How to complete this task → Return verbatim the lines of the items below, from the line containing "Will the Radical Left Reunite the GOP?" through the line containing "munity, who are", both included. Omit the picture markers from the output.

Supplied records →
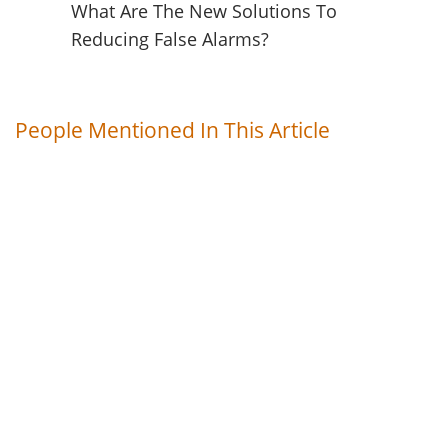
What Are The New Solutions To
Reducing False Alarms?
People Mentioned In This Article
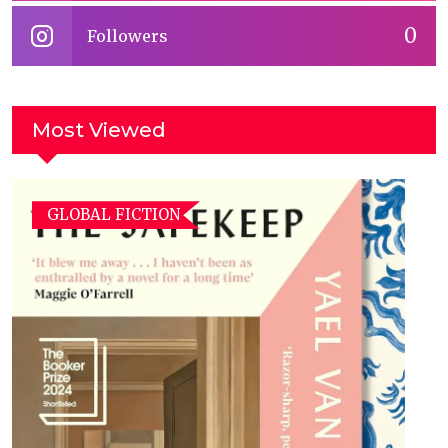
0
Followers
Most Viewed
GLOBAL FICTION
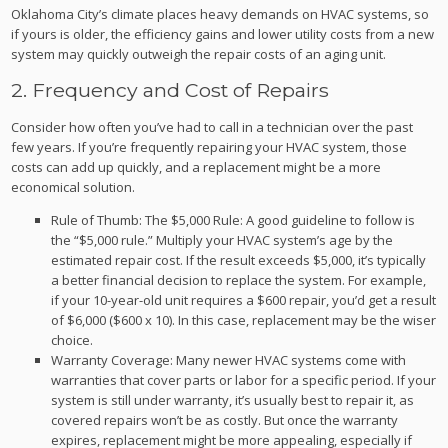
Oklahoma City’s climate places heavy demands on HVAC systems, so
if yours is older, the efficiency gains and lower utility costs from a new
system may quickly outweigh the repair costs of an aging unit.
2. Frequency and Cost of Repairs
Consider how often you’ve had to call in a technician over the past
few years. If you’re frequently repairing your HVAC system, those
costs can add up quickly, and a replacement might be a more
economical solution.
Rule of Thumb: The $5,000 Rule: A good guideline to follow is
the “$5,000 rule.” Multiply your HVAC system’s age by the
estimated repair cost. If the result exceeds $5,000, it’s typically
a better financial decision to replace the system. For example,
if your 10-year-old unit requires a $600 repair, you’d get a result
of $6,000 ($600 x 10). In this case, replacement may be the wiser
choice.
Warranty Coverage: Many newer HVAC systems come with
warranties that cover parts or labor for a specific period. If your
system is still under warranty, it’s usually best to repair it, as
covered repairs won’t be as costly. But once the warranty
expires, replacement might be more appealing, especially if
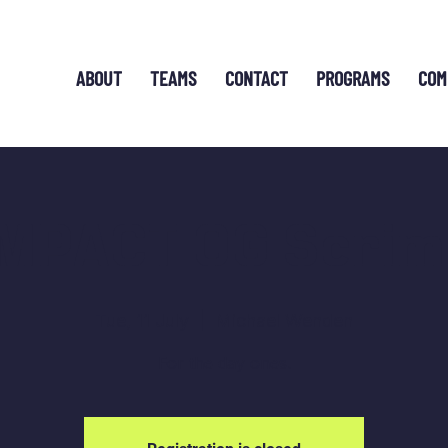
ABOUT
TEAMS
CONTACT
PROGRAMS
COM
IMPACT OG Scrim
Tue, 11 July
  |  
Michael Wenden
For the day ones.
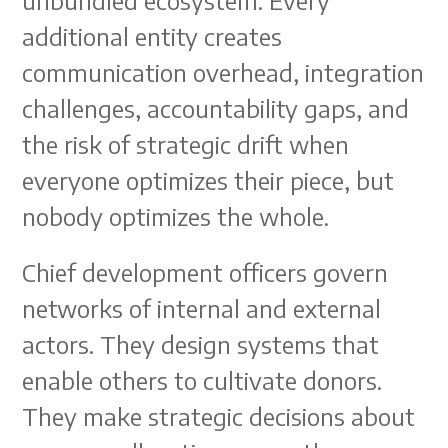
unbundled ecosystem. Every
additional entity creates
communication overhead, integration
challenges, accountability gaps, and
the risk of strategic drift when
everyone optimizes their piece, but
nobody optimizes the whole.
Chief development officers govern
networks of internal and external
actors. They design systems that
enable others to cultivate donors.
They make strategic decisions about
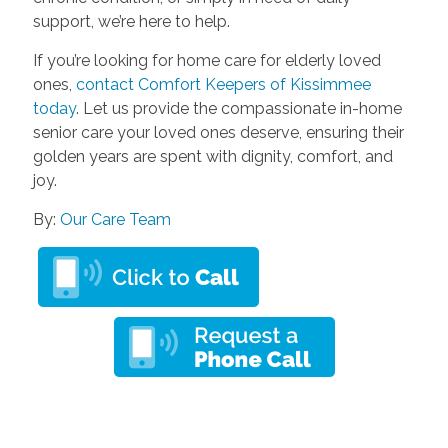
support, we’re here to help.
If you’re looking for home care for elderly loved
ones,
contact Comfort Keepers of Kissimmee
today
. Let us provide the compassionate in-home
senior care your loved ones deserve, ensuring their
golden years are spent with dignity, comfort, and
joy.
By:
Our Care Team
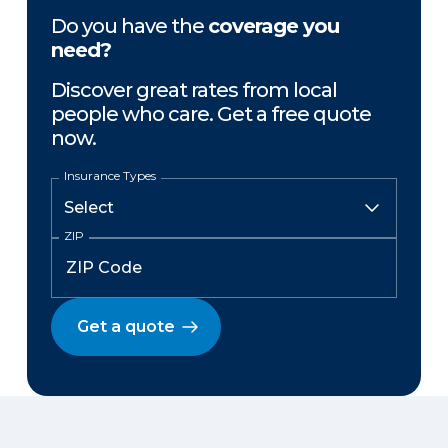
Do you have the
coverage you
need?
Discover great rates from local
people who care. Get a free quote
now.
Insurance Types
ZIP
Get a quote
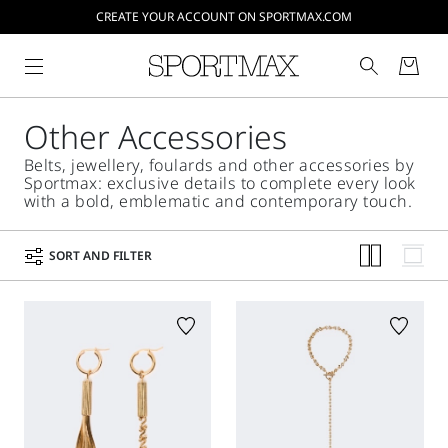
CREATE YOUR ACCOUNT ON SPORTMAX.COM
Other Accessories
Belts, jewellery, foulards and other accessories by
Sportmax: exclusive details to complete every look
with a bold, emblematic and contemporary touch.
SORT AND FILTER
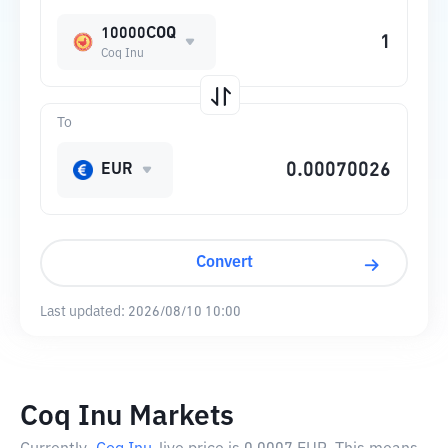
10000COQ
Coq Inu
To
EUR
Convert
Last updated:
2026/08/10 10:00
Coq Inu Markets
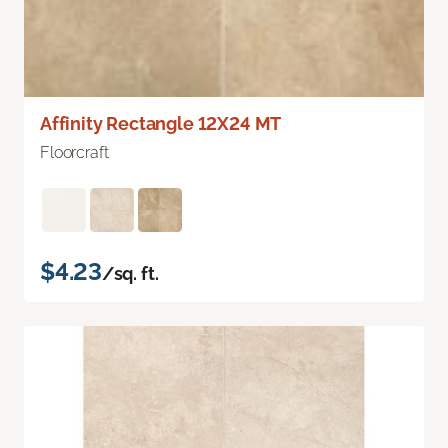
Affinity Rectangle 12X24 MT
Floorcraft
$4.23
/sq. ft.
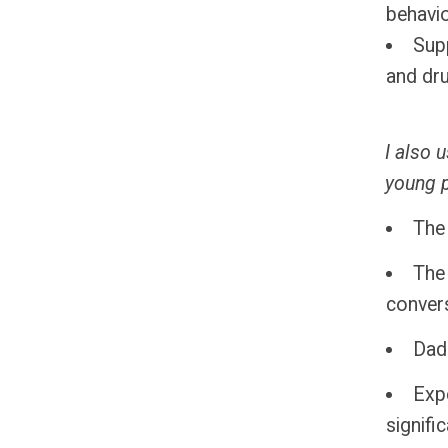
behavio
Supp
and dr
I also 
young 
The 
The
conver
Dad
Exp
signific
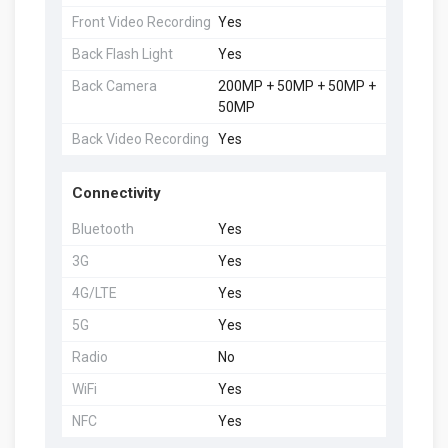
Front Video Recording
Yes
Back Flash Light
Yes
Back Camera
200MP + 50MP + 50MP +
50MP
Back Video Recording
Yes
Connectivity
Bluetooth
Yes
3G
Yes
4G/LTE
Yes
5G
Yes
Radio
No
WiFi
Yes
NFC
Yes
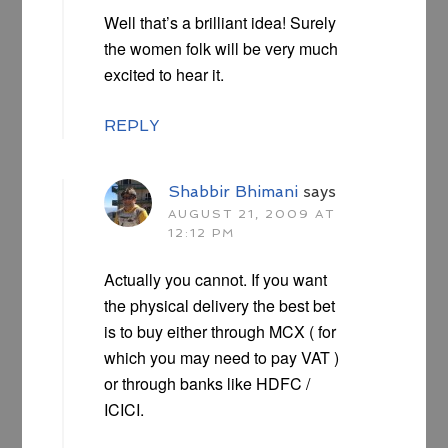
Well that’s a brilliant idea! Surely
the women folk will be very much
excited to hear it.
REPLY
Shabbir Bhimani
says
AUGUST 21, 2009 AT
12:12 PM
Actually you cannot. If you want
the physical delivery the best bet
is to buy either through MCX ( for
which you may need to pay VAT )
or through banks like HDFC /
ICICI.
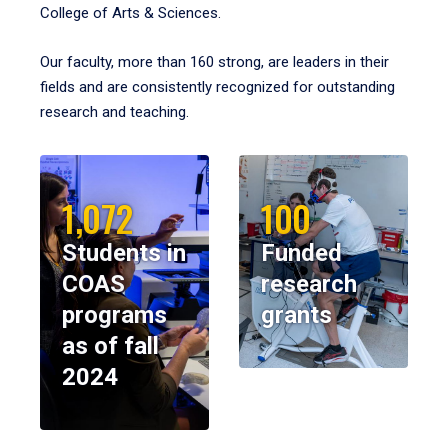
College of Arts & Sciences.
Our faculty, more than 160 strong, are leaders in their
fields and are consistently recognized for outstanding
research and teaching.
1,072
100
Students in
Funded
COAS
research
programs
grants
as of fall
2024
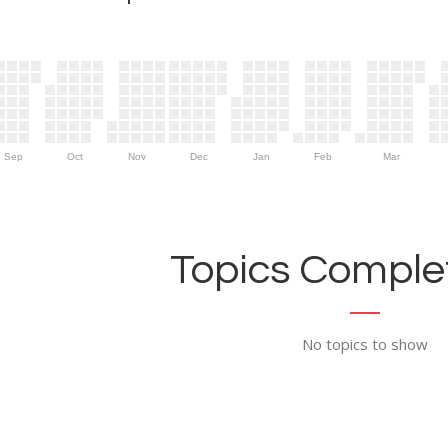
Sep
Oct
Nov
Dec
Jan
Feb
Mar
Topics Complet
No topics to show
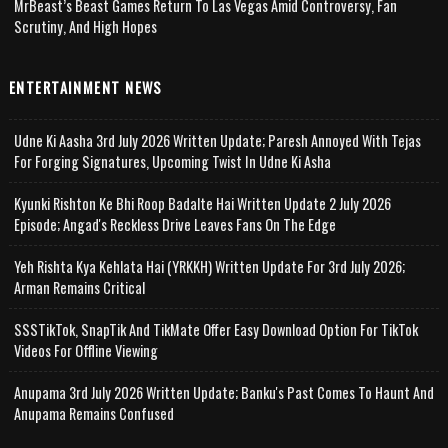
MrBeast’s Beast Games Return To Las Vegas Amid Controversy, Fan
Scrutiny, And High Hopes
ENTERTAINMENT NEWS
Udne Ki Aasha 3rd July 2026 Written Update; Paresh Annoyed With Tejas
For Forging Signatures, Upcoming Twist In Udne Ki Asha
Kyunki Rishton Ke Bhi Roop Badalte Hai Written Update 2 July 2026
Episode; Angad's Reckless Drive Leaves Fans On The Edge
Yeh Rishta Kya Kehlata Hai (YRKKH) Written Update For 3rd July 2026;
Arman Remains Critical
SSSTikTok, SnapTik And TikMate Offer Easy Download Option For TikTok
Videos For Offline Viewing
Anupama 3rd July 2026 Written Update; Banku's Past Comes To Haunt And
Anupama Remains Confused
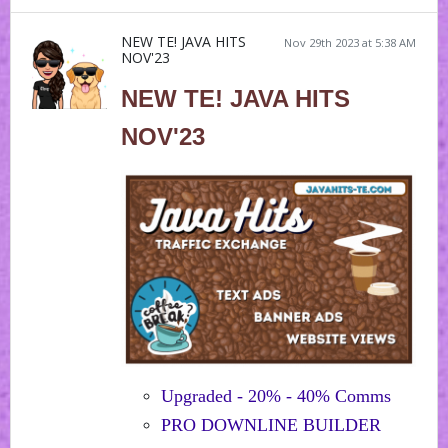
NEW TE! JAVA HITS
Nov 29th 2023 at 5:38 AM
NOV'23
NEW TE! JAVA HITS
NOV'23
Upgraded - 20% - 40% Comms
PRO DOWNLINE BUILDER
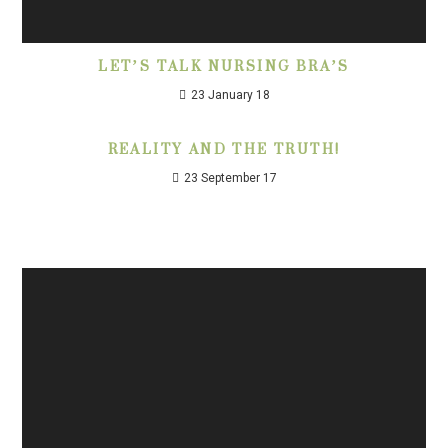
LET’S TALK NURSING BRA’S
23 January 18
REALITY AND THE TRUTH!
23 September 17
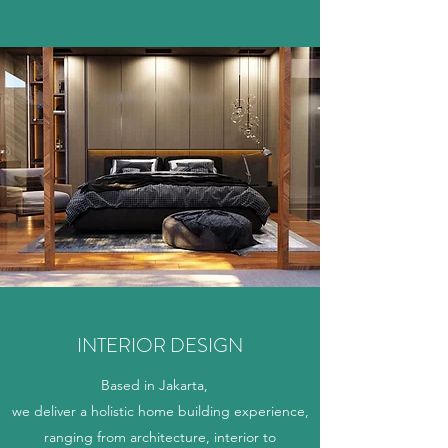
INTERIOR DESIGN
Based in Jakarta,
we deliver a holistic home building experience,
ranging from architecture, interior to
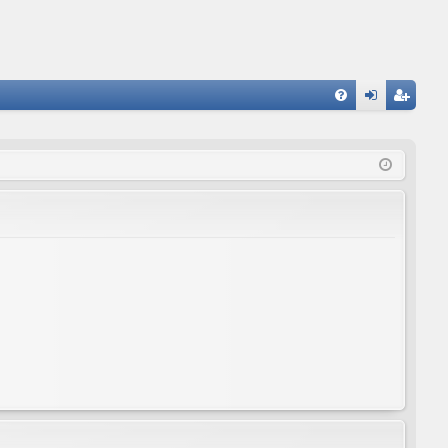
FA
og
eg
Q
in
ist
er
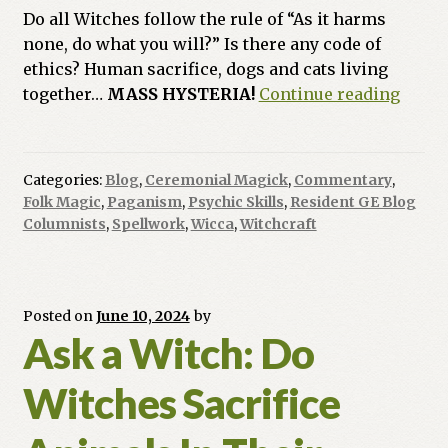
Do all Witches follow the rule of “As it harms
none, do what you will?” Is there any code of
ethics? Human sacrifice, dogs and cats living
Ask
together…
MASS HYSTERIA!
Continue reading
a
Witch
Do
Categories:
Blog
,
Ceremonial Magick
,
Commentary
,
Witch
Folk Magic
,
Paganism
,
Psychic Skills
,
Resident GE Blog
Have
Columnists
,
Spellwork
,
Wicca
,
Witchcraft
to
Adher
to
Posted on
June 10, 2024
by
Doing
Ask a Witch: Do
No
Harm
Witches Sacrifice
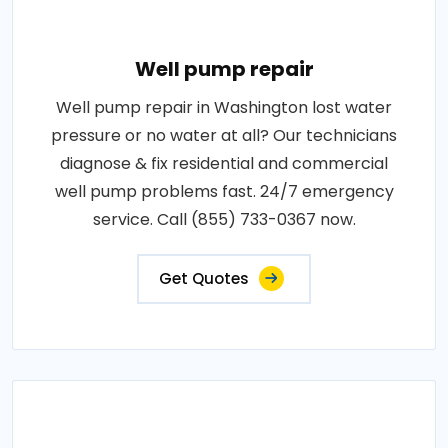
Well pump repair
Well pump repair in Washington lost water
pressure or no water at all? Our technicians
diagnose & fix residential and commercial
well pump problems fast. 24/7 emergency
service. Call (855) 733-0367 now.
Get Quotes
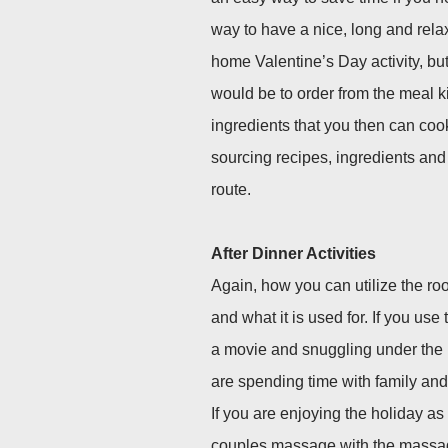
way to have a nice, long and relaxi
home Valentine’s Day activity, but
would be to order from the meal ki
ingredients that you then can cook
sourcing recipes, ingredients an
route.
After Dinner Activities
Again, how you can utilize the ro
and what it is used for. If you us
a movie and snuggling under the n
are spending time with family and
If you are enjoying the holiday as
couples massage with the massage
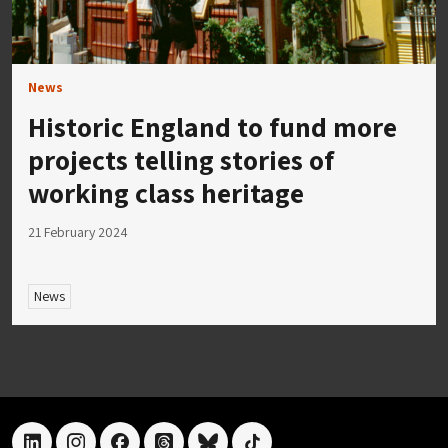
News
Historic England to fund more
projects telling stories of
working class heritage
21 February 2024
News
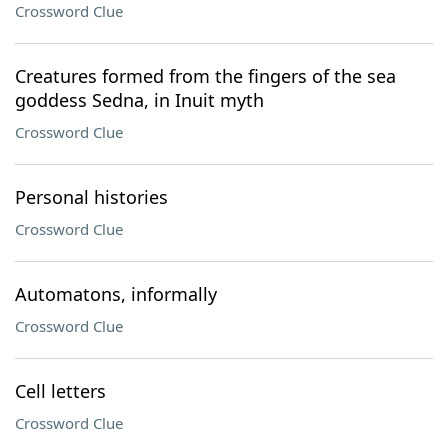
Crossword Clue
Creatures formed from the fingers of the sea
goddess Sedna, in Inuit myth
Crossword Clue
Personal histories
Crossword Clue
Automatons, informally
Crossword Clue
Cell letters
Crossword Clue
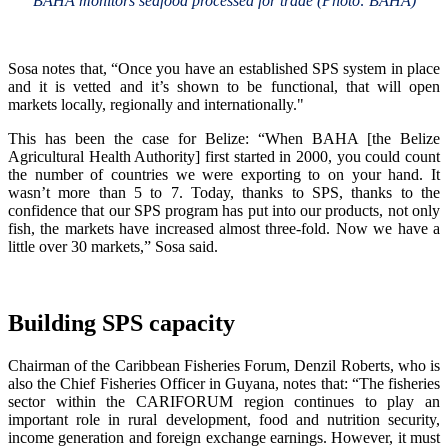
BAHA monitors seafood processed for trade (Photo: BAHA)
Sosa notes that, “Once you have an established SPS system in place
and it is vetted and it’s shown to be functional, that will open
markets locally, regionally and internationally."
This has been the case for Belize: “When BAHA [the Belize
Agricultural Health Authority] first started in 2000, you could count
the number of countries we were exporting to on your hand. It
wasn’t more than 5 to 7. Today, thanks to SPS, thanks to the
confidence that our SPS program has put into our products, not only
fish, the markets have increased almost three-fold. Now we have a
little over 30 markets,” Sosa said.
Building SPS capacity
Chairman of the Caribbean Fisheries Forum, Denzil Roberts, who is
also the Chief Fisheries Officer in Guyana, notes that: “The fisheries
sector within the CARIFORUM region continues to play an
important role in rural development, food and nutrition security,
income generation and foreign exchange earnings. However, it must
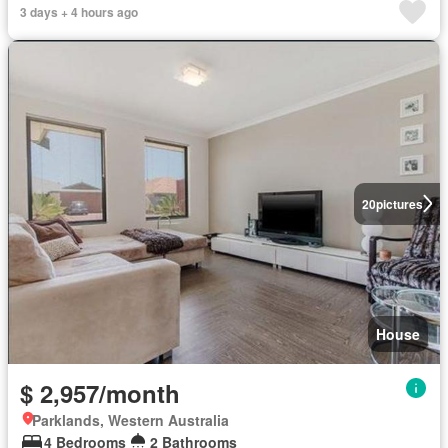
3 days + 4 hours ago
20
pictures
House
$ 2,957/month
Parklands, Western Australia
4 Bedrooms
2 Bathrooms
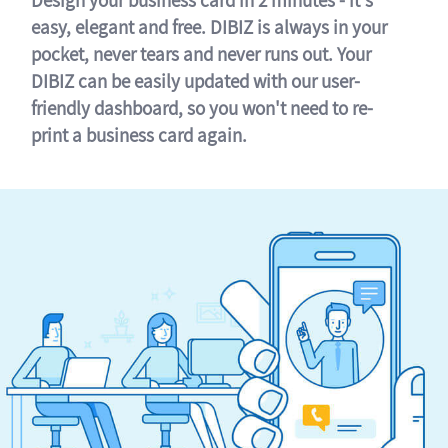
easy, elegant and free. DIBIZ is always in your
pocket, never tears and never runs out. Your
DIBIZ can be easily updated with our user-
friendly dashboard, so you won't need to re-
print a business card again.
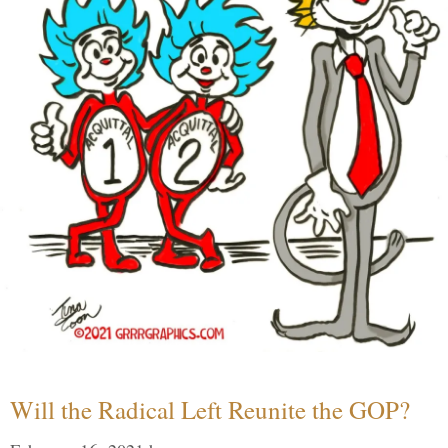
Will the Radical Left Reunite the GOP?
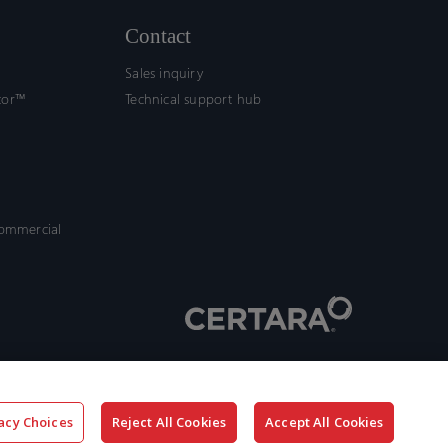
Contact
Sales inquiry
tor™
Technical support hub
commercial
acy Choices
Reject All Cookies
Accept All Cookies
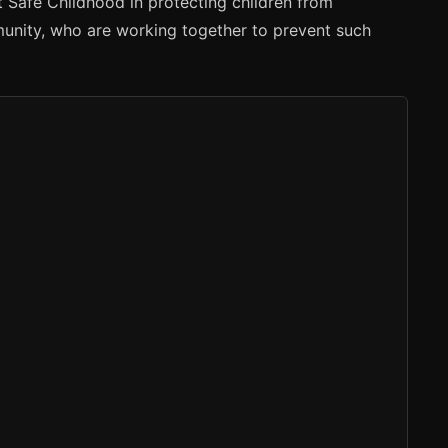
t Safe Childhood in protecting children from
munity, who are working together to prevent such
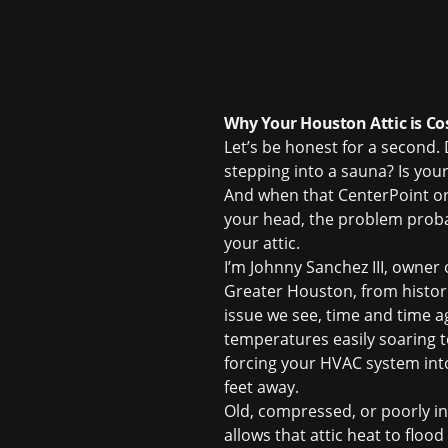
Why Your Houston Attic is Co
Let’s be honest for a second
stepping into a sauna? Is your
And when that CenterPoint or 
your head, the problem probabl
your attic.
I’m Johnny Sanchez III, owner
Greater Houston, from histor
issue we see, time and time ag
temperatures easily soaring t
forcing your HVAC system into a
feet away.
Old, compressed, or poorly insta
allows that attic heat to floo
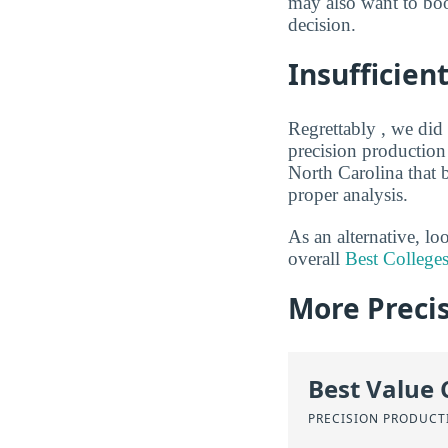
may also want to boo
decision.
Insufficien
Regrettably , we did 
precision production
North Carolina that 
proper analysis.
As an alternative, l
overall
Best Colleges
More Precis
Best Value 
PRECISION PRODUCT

Output →
Will the Radical Left Reunite the GOP?
Contact
Sales inquiry
tor™
Technical support hub
commercial
acy Choices
Reject All Cookies
Accept All Cookies
t Safe Childhood in protecting children from
munity, who are working together to prevent such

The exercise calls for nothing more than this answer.